UBS forecast that the bank's Tier One capital ratio hit 10% by the middle of 2010 after it successfully used a rights offering to raise capital. That ratio could well hit 13% by 2013.
That certainly removes any need to raise capital. And it gives HSBC plenty of money to lend. The bank is underleveraged right now, UBS argues, with a loan-to-deposit ratio of about 77%.
And now that HSBC is running down its troubled U.S. mortgage business, the bank will start to generate free cash flow. Lots of it. UBS estimates that, after dividend payments, HSBC will generate $48 billion in free cash flow over the next four years.

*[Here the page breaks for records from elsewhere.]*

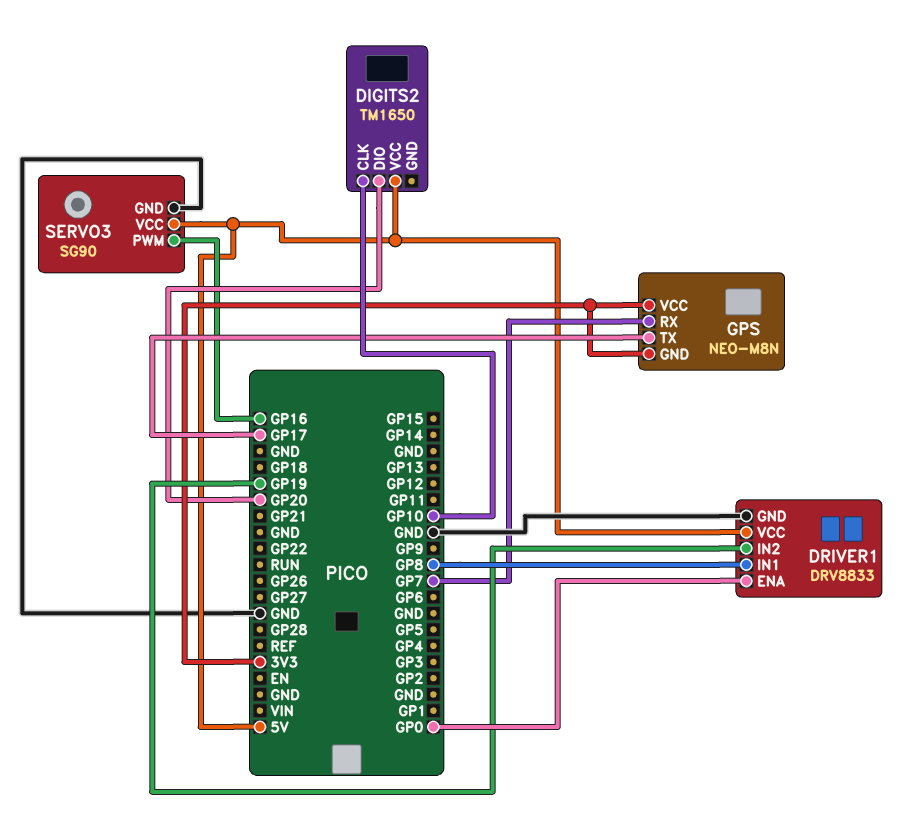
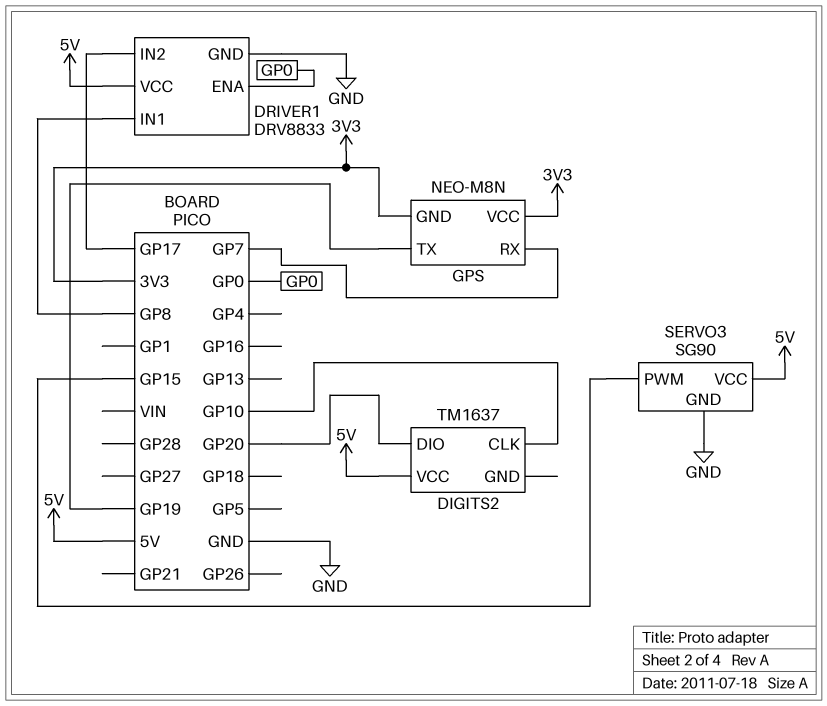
DIGITS2: TM1650 -> TM1637
DRIVER1 pin IN2: GP19 -> GP17
GPS pin TX: GP17 -> GP19
SERVO3 pin PWM: GP16 -> GP15

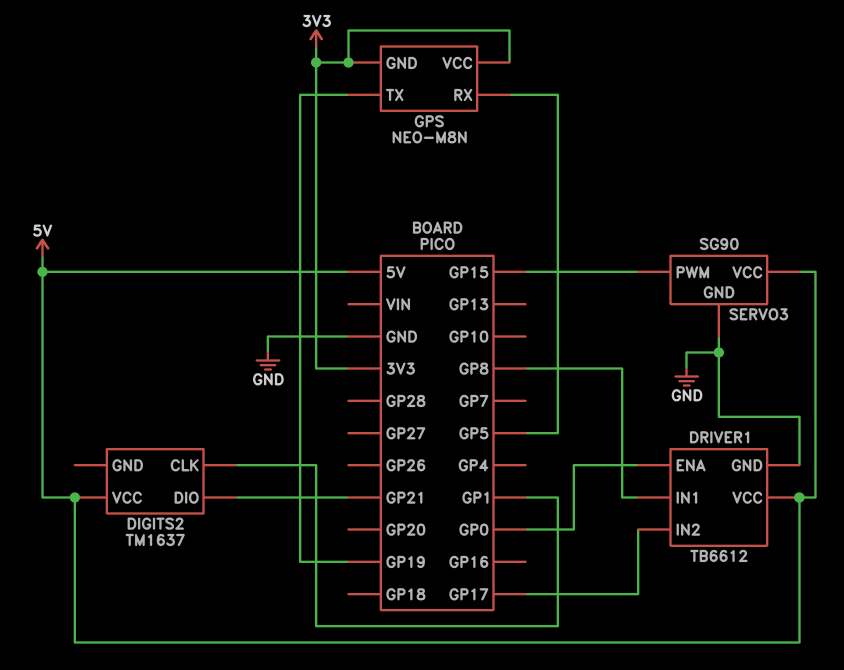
DIGITS2 pin CLK: GP10 -> GP1
DIGITS2 pin DIO: GP20 -> GP21
DRIVER1: DRV8833 -> TB6612
GPS pin RX: GP7 -> GP5

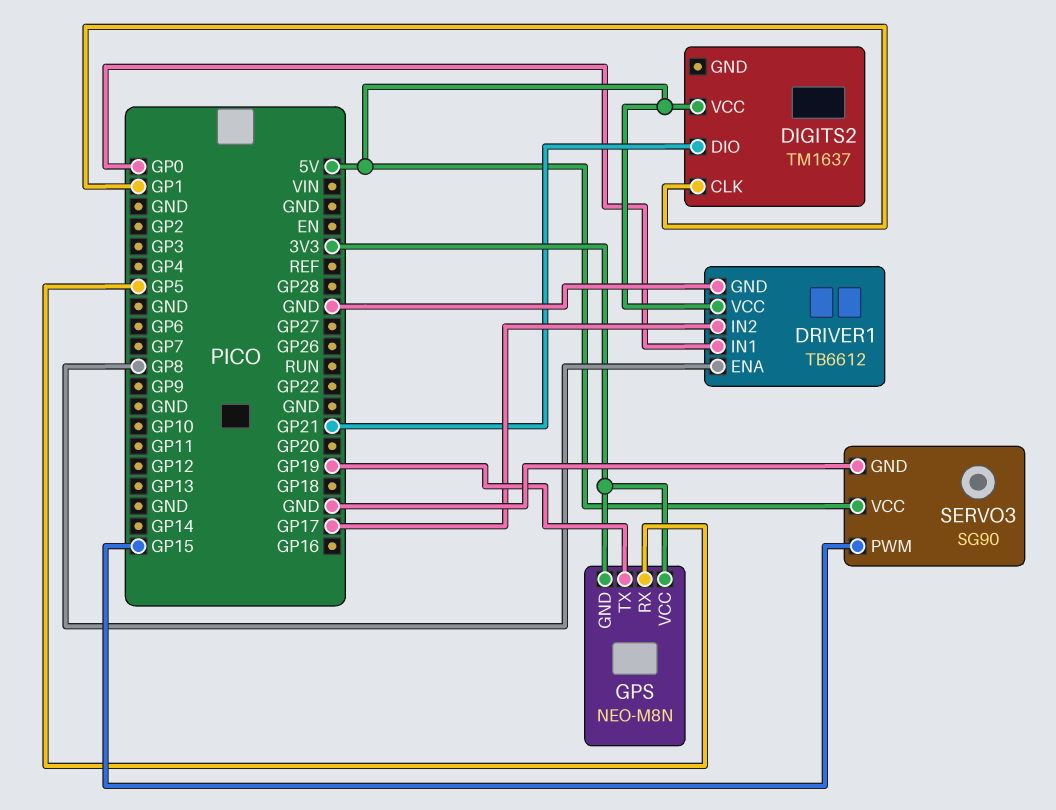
DRIVER1 pin ENA: GP0 -> GP8
DRIVER1 pin IN1: GP8 -> GP0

What will the bank do with it?
After its disastrous history of acquisitions in the years just before the global financial crisis, the bank won't be looking to do a major deal, UBS suspects. And besides, there just aren't a whole lot of the deposit-rich acquisition candidates that every bank wants to buy right now. (This could be wishful thinking by UBS, since rumors say HSBC may be interested in acquiring UBS.)
Some of that cash flow will go to building up the bank's business in Asia and to add to its investment banking arm -- but those efforts won't do more than take a modest bite out of the cash supply.
After all, we're talking about cash flow that adds up to 30% of the company's current stock market value.
The most likely destination for much of that cash is shareholders' pockets. HSBC will wind up distributing a good chunk of that cash to shareholders by doubling its dividend over the next four years, UBS forecasts.
Right now the bank's American depositary receipts pay an annual dividend of $1.60 for a yield of 3.0%.
It's been a tough stock market for bank stocks -- even good ones -- and I don't think HSBC will hit my target of $67 a share by December 2010. I'm keeping that target price but extending the time line to June 2011.
At the time of this writing, Jim Jubak didn't own shares in his personal portfolio of any stock mentioned in this post.